» **Aim of the task**
Note each line of the entries that includes "pixels". Then copy those lines.

START Information supplied

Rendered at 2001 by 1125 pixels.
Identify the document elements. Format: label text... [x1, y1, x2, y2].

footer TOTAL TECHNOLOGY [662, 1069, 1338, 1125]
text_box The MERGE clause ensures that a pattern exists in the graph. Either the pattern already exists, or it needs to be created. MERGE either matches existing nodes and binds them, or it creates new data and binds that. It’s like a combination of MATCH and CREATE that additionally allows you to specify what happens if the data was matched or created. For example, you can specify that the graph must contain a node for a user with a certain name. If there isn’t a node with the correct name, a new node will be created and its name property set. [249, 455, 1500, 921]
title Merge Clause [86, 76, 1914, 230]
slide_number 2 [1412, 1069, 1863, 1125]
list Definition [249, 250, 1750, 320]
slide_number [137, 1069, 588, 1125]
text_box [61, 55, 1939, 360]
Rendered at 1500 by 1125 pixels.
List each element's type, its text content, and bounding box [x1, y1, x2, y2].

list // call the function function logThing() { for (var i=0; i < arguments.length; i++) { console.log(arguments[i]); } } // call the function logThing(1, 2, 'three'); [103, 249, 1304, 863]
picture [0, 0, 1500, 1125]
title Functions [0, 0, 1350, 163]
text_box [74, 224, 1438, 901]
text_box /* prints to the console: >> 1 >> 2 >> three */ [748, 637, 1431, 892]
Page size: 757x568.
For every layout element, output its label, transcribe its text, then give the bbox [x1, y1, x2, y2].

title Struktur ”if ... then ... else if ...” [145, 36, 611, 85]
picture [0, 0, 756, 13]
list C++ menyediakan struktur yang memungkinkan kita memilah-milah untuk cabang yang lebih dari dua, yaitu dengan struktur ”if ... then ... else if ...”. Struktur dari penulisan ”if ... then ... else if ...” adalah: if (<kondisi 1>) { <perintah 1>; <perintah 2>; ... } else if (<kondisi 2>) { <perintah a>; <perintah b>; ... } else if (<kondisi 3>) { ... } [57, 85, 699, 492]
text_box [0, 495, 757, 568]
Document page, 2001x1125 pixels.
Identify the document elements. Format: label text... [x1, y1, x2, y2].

END Information supplied

» **Response**
Rendered at 2001 by 1125 pixels.
Rendered at 1500 by 1125 pixels.
Document page, 2001x1125 pixels.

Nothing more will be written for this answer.